The kinglet looked at him in astonishment.

"Can that be done?" he asked.

"Certainly, your Majesty. It is only necessary to carve away some of the wood of his nose, and leave a wart."

"I'll do it!" shouted the kinglet, in great delight. And he at once sent for the Royal Carpenter and had the man whittle the Indian's nose until a beautiful wart showed plainly on the very end.

"Good!" said the King.

"Good!" echoed the Indian, proudly. "Now none of those miserable Failings dare say my name is not suitable!"

"I'm very sorry about that cleaver," remarked the kinglet. "You'll have to carry it around wherever you go."

"That's all right. I'll add to my name and call myself Wart-on-the-Nose-and-Cleaver-in-the-Neck. That will be a fine Indian name, and no one can prove it is not correct."

Saying this, the wooden Indian bowed to the kinglet, gave a furious war-whoop, and stalked stiffly from the room.

"Bring on the next prisoner!" shouted the kinglet, and both Chick and John gave a gasp of surprise as Imar was brought into the room. The inventor of the flying-machine, however, did not seem the least bit frightened, and bowed calmly before the throne.

"What's the charge against this man?" inquired the kinglet.

"He's accused of being a successful inventor," said one of the guards. "The other inventors claim no one who succeeds has a right to live in the Isle of Phreex."

"Quite correct," replied his Majesty. "Cut off his head, Maria."

"Alas, Sire! my sword is broken!" she exclaimed.

"Then get another."

"But I have no other sword that is sharpened," she protested.

"Then sharpen one!" retorted the kinglet, frowning.

"Certainly, your Majesty. But a sword cannot be properly sharpened in a minute. It will take until to-morrow, at least, to get it ready."

"Then," said the kinglet, "I'll postpone the execution until to-morrow morning at nine o'clock. If you're not ready by that time I'll get a new Royal Executioner and you'll lose your job."

"I shall be ready," said the girl, and walked away arm in arm with the sad young man, on whom she smiled sweetly.

"It's all right," whispered Chick to John. "Imar won't get hurt, for the kinglet will forget all about him by to-morrow."

"And now, my guards," said his Majesty, stretching his arms and yawning, "bring hither my two-legged horse, that I may take a ride around my kingdom."

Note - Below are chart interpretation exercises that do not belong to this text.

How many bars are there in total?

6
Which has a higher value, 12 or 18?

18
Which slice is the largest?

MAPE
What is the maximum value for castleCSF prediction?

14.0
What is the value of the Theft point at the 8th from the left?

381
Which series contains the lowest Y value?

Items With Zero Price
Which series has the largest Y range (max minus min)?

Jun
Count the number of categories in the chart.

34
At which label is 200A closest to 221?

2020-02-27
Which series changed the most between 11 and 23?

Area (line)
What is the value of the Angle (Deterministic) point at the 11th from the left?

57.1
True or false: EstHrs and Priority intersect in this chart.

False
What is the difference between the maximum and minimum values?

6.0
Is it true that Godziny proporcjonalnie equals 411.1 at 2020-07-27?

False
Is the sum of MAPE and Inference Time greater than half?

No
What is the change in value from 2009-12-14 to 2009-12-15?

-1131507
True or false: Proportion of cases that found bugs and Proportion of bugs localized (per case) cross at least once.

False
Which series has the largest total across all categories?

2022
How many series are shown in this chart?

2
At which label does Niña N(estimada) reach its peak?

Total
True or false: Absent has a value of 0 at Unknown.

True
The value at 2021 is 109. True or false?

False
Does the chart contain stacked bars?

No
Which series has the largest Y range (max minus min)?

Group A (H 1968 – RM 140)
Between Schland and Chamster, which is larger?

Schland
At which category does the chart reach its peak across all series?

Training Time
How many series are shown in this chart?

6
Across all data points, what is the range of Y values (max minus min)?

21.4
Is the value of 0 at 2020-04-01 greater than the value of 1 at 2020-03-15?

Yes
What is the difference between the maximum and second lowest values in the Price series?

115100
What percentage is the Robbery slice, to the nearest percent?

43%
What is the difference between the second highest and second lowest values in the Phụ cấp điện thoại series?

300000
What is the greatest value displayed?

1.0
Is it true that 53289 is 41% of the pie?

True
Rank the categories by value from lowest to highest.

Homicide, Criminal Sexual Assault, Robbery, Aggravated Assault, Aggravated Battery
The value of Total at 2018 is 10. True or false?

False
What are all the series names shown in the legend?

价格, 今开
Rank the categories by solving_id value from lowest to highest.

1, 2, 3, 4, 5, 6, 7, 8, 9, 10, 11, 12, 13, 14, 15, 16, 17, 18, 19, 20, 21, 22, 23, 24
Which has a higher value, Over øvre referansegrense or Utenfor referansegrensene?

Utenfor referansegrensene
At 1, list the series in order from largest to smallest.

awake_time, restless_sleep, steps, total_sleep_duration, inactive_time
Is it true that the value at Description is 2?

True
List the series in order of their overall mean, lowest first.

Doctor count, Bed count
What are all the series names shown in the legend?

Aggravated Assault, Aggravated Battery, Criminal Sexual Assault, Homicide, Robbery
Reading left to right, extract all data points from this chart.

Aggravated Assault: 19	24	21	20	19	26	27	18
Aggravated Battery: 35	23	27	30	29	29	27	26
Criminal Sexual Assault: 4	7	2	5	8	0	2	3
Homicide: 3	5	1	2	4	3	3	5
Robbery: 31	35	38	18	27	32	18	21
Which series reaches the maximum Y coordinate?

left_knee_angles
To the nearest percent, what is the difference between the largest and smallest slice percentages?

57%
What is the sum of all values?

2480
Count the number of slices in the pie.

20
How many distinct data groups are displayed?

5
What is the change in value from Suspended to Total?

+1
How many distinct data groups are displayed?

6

So presently the guards led in a big, raw-boned nag that had two legs instead of four, and these two set in the middle of its body. It seemed rather frisky and pranced around in a nervous manner, so that the kinglet had great difficulty in mounting the horse's back, whereon was a saddle made of purple velvet and cloth of gold.

"Hold still, can't you?" cried the kinglet.

"I can; but I won't," said the horse, in a cross tone, for it appeared the animal was able to talk.

"I'll thrash you soundly, if you don't behave!" screamed the kinglet.

"I'll kick you in the ribs, if you dare to threaten me!" returned the horse, laying back its ears. "Why, you miserable little freckle-faced kinglet, I could run away with you and break your neck, if I wanted to!"